Imaging CAR T Cells with a Dual Function PET Reporter Gene
Michael D. Farwell, MD
Dr. Farwell is an assistant professor in the Department of Radiology at the University of Pennsylvania in Philadelphia. His SU2C Innovative Research Grant project, awarded in 2017, is titled “Imaging CAR T Cells with a Dual Function PET Reporter Gene.”
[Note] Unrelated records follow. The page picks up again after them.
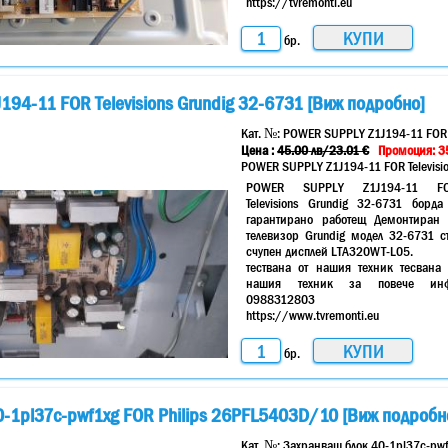
https://tvremonti.eu
бр.
94-11 FOR Televisions Grundig 32-6731 [Виж подробно]
Кат. №:
POWER SUPPLY Z1J194-11 FOR T
Цена :
45.00
лв
/23.01 €
Промоция: 35
POWER SUPPLY Z1J194-11 FOR Televisio
POWER SUPPLY Z1J194-11 F
Televisions Grundig 32-6731 борда
гарантирано работещ Демонтиран 
телевизор Grundig модел 32-6731 с
счупен дисплей LTA320WT-L05.
тествана от нашия техник тесвана 
нашия техник за повече ин
0988312803
https://www.tvremonti.eu
бр.
-1pl37c-pwf1xg FOR Philips 26PFL5403D/10 [Виж подробн
Кат. №:
Захранващ блок 40-1pl37c-pw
Immunotherapy has brought a sea change to how cancers are treated, with the potential for complete recovery from cancers with otherwise low survival rates. Among those therapies, CAR T-cell therapy has shown dramatic activity in several hematological cancers, including advanced, chemotherapy-resistant acute lymphoblastic leukemia. In CAR T cells, a type of white blood cell called T cells that scan the bloodstream for cellular abnormalities and infections have been engineered with chimeric antigen receptors (CARs) that target tumor-associated antigens. These CAR T cells have shown activity in a number of hematological cancers, however, a major obstacle in the development of CAR T cells that target solid tumors is the difficulty in determining the treatment efficacy and related toxicity because the fate of the therapeutically administered cells cannot be assessed directly. To address these issues, in vivo cell-tracking methods are critically needed to monitor noninvasively the fate of the administered cells in the body. To achieve this goal, Dr. Farwell proposes to develop a novel traceable genetic system that carries a potent “suicide gene.” With such a system, the fate of T cells will be monitored via a radiotracer using positron emission tomography (PET). Furthermore, the suicide gene function can be activated if the engineered T cells need to be destroyed because of undesirable and/or toxic effects. By developing such a tool, Dr. Farwell and his team have the potential to create a platform that opens the door to numerous imaging applications that will find widespread use in CAR T-cell therapy and other cell-based therapies.